Last Saturday, July 29, 2017, 35 volunteers showed up to keep that promise, bringing a chipper, a bunch of chain saws, willing hearts and hard-working hands.
Jordon Daniel, the state operations coordinator said they were limbin’ and buckin’ and using the hired chipper to make the burned areas safer and healthier. As they turned up the blackened duff and hauled the slash, the odor of charred wood spread over the area. Although the burn debris had been snowed on and rinsed off over the winter, the smell was still prevalent, a constant reminder of the fire that swept over Cold Springs, Hummer Drive, Sherwood Drive and Ridge Road, destroying eight homes.
Although Lester’s Karplus’s home was not destroyed, his 29 acres of forested land has become a landscape of black and red skeleton trees and tarred earth. He stood on a hill overlooking his once upon a time forest and said, “Now I will have a pasture, and an apple and plum orchard.” All with a remarkable view of the burned area of Ridge Road.
Rubicon team members then hauled the chipper over to Richard Lampright’s property on Ridge Road.
His father built the house that burned to the ground. He was staying in the trailer amidst the devastated forest, nothing left of the house and much of the land leveled. The Rubicon crew had started chipping last October after felling a bunch of trees.
The Lamprights, after much research and soul-searching, have decided they are not going to rebuild.
“At $300 a square foot on decimated land, we just can’t afford to do it. If I was 40 years old I’d do it, but now, the land would devalue the house. We are pleased with the green we see coming up, but it still smells like smoke and there are black trees everywhere. We will wait a year and see what it would take.”
Dirt has filled in the area where the house debris has been removed. The Rubicon team picked up the logs and branches and slash and fed it into the chipper, helping to clean the landscape. Richard says that maybe his grandchildren will want to do something with the property someday but he doesn’t know if he can pay the taxes that Boulder County is levying on vacant property.
In the meantime, he is spending some time this summer living in a trailer, grateful for the assistance from the Rubicon team strangers who have made dealing with the loss easier.
Team Rubicon had its start on January 12, 2010, when an earthquake in Port-Au-Prince killed hundreds of thousands of people and left one million homeless. Two marines knew they could help and with six other veterans they raised money, gathered medical supplies, flew into the Dominican Republic, rented a truck, filled it with essential rescue equipment and drove to Haiti. When they crossed the river border between Haiti and Dominican, they crossed their “rubicon,” which means to do something that you cannot later change and will strongly influence future events; an act of winning a game against an opponent.

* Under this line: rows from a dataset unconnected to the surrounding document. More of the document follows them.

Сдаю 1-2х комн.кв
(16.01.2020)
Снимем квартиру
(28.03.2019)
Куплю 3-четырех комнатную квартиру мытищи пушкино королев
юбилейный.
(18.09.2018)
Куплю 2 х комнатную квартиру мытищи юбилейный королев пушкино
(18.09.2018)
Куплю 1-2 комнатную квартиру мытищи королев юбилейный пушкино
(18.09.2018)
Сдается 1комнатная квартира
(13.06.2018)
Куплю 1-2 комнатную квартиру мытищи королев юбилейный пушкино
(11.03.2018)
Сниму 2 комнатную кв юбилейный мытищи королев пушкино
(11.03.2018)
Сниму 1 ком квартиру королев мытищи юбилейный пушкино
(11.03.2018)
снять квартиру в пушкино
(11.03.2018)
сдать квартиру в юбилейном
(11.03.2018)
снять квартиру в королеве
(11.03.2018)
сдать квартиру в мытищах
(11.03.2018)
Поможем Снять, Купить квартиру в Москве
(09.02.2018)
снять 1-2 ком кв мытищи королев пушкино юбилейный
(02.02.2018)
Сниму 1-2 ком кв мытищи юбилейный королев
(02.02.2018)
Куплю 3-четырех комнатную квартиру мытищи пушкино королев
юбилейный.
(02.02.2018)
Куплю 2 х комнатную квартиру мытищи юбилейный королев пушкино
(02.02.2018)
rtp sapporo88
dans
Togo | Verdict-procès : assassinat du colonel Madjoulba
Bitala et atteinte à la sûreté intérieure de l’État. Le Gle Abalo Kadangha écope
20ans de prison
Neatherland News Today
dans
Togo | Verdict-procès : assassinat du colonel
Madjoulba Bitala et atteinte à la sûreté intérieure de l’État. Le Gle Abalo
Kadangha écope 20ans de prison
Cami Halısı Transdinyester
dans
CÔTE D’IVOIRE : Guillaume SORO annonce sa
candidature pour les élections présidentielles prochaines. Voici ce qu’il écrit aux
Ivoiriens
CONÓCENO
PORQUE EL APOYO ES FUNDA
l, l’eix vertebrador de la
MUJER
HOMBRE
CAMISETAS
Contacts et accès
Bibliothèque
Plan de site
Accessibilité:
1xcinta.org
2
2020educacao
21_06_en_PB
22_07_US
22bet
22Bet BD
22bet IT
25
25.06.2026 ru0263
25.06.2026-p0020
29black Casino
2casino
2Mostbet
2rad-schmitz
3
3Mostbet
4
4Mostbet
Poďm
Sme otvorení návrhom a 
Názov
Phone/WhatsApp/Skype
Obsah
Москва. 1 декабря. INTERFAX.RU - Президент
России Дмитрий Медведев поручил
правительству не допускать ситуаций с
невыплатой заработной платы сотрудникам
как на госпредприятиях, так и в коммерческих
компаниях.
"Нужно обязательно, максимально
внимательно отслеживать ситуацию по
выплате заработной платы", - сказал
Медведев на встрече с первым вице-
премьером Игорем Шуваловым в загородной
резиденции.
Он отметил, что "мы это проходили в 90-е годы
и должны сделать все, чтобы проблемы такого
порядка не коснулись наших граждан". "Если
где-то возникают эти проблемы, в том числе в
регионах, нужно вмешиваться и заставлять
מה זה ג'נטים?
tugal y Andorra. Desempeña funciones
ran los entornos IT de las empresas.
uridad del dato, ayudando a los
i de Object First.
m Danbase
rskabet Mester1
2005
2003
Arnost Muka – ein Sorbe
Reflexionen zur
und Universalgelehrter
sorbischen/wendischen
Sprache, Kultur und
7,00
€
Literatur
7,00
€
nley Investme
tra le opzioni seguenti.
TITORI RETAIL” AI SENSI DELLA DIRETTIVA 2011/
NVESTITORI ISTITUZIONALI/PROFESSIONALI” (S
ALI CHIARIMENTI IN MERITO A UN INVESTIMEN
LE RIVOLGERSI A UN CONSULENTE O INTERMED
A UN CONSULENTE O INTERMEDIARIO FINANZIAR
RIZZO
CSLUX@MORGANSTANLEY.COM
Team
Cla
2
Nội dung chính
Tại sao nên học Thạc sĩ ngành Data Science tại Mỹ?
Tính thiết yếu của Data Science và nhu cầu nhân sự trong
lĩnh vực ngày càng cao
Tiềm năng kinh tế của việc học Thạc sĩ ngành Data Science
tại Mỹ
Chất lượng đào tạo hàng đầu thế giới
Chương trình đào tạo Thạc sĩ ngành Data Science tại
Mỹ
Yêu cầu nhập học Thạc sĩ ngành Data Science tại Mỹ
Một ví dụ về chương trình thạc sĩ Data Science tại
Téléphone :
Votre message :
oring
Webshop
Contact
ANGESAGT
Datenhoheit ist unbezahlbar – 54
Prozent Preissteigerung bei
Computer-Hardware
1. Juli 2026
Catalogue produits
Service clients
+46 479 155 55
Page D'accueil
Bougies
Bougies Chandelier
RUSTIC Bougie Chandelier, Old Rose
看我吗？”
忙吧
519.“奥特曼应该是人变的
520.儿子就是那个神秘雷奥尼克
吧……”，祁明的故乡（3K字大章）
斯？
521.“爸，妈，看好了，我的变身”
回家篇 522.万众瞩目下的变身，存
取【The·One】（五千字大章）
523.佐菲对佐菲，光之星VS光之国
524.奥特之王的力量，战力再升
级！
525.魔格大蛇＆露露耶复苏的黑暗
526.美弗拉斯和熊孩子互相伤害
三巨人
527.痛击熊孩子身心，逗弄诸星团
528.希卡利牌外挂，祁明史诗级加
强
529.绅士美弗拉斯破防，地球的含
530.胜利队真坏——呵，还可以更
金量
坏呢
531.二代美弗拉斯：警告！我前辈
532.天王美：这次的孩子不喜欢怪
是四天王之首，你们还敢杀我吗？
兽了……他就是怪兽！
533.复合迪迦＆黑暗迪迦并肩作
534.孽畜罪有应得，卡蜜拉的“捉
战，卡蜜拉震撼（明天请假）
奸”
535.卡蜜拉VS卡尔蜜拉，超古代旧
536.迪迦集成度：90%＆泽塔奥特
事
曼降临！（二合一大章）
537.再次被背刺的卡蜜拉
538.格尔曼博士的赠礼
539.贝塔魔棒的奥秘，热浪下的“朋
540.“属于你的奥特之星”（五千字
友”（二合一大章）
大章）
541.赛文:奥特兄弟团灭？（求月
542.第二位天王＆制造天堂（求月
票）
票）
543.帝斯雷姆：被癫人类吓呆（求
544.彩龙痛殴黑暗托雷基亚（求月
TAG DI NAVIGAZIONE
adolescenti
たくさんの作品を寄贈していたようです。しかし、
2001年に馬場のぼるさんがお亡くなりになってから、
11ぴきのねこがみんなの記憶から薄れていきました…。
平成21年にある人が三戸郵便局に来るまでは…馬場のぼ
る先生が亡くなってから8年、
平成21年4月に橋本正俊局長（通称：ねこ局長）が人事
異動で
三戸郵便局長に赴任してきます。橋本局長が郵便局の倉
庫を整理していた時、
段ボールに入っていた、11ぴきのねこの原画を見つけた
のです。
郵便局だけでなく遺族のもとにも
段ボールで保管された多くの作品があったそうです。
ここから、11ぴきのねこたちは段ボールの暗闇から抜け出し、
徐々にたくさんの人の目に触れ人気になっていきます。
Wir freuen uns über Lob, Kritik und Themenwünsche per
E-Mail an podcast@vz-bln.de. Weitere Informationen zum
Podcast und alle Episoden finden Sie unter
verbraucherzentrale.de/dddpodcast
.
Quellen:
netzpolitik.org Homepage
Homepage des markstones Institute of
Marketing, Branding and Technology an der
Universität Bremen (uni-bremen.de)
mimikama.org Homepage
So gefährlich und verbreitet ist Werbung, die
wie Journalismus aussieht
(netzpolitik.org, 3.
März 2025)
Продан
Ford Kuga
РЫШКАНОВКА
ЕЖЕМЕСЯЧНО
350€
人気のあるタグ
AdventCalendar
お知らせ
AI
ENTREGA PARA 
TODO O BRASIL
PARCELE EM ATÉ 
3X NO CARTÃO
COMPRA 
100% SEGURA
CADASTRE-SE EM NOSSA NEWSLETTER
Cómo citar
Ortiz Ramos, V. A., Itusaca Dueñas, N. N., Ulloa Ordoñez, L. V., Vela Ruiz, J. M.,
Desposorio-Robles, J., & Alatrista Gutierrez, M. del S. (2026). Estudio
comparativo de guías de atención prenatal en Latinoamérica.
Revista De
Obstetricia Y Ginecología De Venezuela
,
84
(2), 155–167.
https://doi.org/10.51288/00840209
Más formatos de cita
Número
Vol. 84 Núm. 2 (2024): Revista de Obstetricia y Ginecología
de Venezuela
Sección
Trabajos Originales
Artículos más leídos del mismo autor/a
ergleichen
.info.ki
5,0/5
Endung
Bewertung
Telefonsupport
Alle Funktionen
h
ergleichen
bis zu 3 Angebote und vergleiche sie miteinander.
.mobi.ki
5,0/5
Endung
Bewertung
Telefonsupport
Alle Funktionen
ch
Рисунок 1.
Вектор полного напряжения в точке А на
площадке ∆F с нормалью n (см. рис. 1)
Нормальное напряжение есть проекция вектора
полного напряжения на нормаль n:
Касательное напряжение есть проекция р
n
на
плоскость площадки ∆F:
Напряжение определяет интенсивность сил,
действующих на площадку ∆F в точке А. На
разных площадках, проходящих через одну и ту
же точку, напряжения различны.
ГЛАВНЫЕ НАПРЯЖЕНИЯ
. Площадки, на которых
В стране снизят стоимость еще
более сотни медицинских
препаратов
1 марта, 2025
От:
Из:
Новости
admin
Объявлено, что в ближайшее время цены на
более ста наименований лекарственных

This original group treated thousands of patients in camps that were said to be too dangerous for other organizations. Since then, veterans have responded to thousands of disaster areas, including wild land fire devastation in the Denver area, to give assistance. They say they get as much as they give, especially the opportunity to work with other veterans who are compassionate and understanding of each other’s circumstances.
The Team Rubicon motto is “Disasters are our business. Veterans are our passion.”